Main motivation at DESY is to restart single domain without affecting the others. Split disk into 10 RAID arrays, rebuild just one pool .. although we can restart a cell .. we could add the ability to stop/start a service. However, we can't enforce this, unlike an application server.
Maybe we need to have this for version v3.0
RT 6561: dCache 1.9.12-8: WebDav? door with constant CPU activity despite doing nothing
AP/ Paul to ask Gerard ... (suspect that it's something Jetty). The other problem that forced us to downgrade. Gerd found lots of references to people complaining about high CPU usage.
Could be related to updating the CRL?
Give the impression that something happening out of cron (e.g., CRL update, port scan, ..).
Gerd: need to check whether latest version has really fixed bug. Initially they claimed to fix it but didn't.
If port-scanner connects to our GridFTP server then it leaves ports in CLOSED_WAIT.
Port scans are using nmap; Paul to circulate the settings.
RT 6688: feature request: collection of files
It's about to run some commands on collections of files; e.g., migration files to other pool or rebalanance them.
We have another request: how to unpin all files in the pool.
Cumbersome feature to provide: a very poor-man's version of Gerd's container idea.
One use-case: users provide a list of files (to admin) that they are going to work on.
Gerd: This seems like something that should be done with a script.
This is something that can be easily implement as a front-end system.
If pool-manager is trying to respect these collections (e.g., spreading the files over different pools) then we should have something more well thought-out.
Why repinfoof in UserAdminShell? rather than PnfsManager? Most operations in central shell, rather than specific
Tigran: Only 10--15 commands that people use on a daily bases. Have these in a single place.
Gerd's worried we're painting ourselves into a corner: if it's in UserAdminShell? then it's there for ever.
Could maybe have an alias system, so commands at the UserAdminShell relays the command to PnfsManager ?
Component view?

GIVEN RECORDS:

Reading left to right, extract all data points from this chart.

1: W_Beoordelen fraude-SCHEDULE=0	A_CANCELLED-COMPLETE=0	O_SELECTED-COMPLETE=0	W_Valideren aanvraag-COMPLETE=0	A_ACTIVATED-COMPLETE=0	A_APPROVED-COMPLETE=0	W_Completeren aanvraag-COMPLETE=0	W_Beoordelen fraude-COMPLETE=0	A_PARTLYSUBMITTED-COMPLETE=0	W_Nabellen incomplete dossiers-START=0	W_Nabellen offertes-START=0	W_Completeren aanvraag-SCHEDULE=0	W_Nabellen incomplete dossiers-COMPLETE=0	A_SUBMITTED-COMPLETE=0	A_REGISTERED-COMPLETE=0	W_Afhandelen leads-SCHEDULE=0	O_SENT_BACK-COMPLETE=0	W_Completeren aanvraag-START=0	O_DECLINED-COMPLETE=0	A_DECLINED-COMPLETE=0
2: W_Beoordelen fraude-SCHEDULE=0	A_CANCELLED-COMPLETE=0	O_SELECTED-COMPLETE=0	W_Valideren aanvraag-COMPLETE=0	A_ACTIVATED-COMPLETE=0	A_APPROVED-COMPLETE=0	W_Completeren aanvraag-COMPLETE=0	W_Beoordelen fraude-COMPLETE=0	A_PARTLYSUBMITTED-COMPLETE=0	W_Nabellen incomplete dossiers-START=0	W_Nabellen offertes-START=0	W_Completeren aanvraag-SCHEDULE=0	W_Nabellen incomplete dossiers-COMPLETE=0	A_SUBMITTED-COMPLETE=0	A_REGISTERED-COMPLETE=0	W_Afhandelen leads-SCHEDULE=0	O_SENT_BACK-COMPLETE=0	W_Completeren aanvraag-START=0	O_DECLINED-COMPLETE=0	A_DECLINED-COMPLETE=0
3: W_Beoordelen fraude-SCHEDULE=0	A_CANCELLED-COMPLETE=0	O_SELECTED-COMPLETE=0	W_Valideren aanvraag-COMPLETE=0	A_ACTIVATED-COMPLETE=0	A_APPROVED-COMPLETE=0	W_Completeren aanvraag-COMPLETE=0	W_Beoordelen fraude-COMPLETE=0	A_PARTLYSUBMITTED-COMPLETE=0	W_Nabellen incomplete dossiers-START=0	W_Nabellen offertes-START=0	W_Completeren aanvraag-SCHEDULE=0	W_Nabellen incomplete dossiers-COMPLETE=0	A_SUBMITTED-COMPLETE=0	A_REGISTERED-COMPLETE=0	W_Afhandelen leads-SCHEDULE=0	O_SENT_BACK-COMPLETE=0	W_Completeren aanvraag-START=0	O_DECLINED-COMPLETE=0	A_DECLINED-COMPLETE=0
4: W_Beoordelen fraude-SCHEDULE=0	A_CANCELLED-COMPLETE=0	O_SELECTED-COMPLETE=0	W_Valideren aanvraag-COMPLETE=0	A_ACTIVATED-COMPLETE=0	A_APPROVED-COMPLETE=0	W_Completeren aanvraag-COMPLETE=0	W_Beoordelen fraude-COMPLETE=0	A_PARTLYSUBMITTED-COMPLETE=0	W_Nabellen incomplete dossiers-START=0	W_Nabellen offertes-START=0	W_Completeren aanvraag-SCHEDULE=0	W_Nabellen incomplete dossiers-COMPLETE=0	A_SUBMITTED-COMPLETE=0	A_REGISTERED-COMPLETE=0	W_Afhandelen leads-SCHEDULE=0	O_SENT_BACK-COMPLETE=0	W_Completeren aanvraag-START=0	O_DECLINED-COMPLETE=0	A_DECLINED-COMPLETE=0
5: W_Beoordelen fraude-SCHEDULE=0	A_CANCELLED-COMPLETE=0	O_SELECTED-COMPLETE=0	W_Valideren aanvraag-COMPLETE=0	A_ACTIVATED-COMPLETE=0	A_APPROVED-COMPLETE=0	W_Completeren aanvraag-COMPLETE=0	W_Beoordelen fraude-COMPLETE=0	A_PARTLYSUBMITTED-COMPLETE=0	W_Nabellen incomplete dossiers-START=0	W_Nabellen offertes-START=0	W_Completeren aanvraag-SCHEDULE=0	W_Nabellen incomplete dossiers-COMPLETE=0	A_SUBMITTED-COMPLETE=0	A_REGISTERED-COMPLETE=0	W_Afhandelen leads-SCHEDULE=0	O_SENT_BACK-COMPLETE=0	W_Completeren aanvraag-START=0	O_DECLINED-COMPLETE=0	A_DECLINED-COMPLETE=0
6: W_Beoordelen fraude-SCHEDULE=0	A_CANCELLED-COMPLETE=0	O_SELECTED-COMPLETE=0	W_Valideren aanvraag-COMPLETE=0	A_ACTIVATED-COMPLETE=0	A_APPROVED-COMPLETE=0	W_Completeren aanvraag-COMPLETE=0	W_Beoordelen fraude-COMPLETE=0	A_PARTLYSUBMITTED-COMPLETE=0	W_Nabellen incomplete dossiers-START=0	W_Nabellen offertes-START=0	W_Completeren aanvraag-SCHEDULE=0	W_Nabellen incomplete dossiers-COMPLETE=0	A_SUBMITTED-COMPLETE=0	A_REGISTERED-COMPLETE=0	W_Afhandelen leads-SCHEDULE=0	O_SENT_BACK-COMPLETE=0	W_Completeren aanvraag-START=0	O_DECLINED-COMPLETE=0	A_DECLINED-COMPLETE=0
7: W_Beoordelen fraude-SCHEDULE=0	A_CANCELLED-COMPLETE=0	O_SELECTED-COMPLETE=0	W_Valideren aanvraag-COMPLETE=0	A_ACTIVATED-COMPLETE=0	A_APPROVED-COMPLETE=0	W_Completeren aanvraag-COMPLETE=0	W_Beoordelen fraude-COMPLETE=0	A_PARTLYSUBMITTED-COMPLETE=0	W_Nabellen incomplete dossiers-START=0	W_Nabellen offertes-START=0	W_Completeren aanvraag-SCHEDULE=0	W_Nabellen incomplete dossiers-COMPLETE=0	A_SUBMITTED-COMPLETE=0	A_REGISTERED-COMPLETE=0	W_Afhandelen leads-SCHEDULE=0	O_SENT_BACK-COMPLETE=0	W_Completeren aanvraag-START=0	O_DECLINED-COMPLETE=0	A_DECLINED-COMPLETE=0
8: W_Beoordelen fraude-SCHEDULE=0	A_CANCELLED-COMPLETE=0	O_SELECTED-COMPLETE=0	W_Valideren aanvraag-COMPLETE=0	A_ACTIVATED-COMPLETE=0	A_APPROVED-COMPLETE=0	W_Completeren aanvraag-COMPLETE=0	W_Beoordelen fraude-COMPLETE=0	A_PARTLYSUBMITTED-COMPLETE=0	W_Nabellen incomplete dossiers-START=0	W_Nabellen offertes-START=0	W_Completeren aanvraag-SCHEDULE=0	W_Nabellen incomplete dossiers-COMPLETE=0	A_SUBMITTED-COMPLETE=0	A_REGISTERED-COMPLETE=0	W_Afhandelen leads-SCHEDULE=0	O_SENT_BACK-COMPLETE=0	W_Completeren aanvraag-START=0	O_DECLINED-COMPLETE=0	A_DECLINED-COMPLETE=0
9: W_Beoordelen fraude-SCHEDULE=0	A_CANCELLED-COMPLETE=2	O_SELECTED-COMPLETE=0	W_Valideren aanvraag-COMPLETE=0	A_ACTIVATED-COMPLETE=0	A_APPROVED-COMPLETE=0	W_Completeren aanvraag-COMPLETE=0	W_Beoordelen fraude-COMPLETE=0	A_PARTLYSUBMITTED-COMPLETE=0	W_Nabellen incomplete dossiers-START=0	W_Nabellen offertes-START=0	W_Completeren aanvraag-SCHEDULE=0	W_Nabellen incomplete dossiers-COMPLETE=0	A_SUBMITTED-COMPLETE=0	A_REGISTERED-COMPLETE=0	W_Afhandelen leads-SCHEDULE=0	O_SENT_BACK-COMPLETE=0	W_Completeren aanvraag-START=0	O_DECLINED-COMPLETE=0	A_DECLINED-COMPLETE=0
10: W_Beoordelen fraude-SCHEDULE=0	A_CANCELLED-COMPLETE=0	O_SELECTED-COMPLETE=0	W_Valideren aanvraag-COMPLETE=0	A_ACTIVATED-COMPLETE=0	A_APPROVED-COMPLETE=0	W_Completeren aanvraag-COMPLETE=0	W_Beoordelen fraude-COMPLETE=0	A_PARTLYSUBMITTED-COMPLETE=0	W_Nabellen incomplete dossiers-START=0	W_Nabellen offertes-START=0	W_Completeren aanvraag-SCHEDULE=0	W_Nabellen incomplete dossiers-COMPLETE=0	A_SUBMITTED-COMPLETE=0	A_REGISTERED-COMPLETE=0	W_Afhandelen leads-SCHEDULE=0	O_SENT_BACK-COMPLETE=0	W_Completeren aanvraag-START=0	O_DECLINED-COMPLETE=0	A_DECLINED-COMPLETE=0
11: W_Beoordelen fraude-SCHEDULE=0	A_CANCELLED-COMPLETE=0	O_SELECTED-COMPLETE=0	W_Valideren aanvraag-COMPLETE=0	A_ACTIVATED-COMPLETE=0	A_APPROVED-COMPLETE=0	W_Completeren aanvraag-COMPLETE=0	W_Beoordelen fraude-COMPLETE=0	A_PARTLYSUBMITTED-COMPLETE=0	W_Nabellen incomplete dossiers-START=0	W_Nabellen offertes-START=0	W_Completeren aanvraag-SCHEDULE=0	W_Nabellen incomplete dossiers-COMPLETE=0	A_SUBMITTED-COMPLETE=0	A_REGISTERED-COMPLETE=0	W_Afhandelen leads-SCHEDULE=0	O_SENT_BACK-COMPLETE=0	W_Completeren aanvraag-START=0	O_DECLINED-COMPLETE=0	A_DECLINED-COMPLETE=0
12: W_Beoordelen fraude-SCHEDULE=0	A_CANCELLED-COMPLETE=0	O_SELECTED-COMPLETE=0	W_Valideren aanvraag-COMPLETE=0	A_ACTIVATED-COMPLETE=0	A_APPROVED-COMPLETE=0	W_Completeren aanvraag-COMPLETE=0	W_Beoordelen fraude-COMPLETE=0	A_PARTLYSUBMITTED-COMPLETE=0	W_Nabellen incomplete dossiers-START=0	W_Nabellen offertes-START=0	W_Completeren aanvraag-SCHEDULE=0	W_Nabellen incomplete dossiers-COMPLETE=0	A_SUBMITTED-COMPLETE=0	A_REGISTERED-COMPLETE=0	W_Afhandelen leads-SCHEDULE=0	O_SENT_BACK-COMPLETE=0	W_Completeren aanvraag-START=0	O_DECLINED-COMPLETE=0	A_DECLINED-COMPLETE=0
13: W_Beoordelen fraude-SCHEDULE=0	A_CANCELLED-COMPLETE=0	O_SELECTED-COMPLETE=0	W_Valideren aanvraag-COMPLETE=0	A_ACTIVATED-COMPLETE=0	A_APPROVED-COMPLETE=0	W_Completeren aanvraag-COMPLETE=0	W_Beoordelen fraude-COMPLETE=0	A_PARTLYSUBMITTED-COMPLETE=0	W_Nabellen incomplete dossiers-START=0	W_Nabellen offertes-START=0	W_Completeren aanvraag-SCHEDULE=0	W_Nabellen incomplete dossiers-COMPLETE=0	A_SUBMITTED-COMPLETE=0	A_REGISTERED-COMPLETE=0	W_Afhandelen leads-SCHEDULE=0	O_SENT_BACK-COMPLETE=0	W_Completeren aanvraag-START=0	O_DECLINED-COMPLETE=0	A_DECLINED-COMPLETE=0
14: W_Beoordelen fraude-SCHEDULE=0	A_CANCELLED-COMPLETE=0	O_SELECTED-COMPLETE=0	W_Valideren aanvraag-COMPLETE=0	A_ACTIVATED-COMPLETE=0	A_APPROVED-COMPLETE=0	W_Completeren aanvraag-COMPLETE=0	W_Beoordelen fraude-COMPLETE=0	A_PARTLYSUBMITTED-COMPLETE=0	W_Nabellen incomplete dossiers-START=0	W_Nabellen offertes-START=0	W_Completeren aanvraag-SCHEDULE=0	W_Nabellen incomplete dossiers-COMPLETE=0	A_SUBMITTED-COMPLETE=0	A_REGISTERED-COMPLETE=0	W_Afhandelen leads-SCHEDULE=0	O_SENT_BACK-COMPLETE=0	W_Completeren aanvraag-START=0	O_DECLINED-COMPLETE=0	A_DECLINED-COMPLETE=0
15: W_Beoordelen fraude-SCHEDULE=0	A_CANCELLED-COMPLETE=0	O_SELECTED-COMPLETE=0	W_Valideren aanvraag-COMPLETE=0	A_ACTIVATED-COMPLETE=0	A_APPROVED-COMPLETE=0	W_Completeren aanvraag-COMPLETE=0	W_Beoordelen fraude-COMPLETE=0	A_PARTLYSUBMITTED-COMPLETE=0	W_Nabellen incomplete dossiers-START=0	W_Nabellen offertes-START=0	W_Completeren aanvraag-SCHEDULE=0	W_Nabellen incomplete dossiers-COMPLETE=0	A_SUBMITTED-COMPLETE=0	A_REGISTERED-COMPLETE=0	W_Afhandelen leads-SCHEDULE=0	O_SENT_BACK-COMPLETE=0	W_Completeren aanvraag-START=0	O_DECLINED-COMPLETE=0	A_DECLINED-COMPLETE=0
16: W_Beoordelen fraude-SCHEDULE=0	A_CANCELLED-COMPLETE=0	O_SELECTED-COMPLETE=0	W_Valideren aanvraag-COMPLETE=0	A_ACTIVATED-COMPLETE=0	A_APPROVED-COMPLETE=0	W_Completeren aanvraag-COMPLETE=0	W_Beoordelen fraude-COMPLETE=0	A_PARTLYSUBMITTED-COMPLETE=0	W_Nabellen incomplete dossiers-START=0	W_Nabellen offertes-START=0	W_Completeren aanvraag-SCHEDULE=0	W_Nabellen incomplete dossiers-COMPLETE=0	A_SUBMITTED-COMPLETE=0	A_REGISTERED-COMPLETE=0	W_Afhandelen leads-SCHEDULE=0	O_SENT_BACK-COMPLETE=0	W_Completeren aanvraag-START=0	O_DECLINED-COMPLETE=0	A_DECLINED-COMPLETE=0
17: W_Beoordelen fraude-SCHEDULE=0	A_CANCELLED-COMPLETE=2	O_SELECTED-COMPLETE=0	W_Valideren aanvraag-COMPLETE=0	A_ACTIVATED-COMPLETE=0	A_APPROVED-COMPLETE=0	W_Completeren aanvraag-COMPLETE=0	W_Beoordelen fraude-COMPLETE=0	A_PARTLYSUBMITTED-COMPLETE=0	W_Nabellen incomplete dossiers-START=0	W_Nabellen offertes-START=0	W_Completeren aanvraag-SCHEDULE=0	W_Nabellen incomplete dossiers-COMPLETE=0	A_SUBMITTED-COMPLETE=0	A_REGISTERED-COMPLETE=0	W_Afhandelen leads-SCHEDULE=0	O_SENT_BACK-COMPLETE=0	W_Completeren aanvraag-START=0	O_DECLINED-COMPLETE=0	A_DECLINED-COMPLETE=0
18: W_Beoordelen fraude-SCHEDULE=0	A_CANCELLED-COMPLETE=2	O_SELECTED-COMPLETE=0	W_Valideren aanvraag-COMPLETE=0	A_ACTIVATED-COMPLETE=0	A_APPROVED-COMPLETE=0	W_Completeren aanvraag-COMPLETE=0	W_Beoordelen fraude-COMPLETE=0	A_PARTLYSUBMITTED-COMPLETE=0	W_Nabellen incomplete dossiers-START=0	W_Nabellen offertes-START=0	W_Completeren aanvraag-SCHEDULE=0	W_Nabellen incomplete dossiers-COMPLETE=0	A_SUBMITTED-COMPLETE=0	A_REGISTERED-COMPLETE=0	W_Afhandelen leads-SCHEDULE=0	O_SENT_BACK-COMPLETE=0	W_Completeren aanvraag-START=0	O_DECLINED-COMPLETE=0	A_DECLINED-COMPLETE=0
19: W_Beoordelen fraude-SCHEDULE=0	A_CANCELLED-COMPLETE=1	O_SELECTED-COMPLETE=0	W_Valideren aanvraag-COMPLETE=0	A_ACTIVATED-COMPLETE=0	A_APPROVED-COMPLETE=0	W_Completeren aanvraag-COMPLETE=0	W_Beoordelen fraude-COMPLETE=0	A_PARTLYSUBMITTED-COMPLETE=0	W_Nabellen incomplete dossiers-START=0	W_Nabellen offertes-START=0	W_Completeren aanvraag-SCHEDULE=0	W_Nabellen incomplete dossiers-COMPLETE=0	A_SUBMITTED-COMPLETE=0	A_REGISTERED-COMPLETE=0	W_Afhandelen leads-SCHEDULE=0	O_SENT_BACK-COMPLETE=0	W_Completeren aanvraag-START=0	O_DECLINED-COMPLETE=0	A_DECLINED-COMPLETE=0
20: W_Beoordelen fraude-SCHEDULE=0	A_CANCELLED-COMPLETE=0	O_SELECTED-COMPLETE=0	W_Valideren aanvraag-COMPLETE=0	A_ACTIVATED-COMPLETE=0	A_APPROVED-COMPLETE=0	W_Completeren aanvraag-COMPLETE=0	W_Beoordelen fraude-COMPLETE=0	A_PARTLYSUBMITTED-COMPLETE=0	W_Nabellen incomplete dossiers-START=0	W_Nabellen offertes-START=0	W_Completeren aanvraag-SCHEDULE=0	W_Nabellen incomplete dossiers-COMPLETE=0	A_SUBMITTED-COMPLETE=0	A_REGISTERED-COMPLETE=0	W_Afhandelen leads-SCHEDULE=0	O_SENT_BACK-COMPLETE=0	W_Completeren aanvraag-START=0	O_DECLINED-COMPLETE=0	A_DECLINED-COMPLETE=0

WHAT THIS EXERCISE ASKS:
1/ Do these statements agree with the dCache meeting notes? Answer yes or no for each and quote the deciding words. (a) Port scans are run with nmap. (b) Gerd thinks the request for file collections should be handled with a script. (c) Tigran says people use about fifty commands every day.
2/ Carry on the dCache meeting notes from their last line.
The items are separate material from the dCache meeting notes.

ANSWER LIST:
1/
(a) Yes: "Port scans are using nmap"
(b) Yes: "Gerd: This seems like something that should be done with a script."
(c) No: "Only 10--15 commands that people use on a daily bases."

2/
Idea of having a directory as the collection.
ChangePolicyForSpace?: too easy to tell dCache to recall a PB of data.
Directory might not reflect the
CMS: file-family-tag.
Tigran: this should be part of dCache's core functionality to discover access patterns and to move files accordingly; e.g., discovering data-sets and redistribute when clients read from this dataset then try to
Danger is adding a command for each use-case.
If the data is being read from the same tape then can we spread the files over multiple pools.
While a tape is loaded, try to read the files on different pools, to anticipate that files on the same tape are part of the same data-set.
Plugin system for PnfsManager allows us to write experimental stateful systems. ATLAS uses a single directory, same storage group. Some files (subset) should be distributed because (they claim) the performance isn't good enough.
Main problem is that they buy boxes when the .. rebalance..
Is the random distribution good enough?
Need a Wizard that says "might be time to run rebalance" ... something for Jan.
RT 6700: FHS and deb packages
We have "dcache" for FHS and "dcache-server" /opt/d-cache layout.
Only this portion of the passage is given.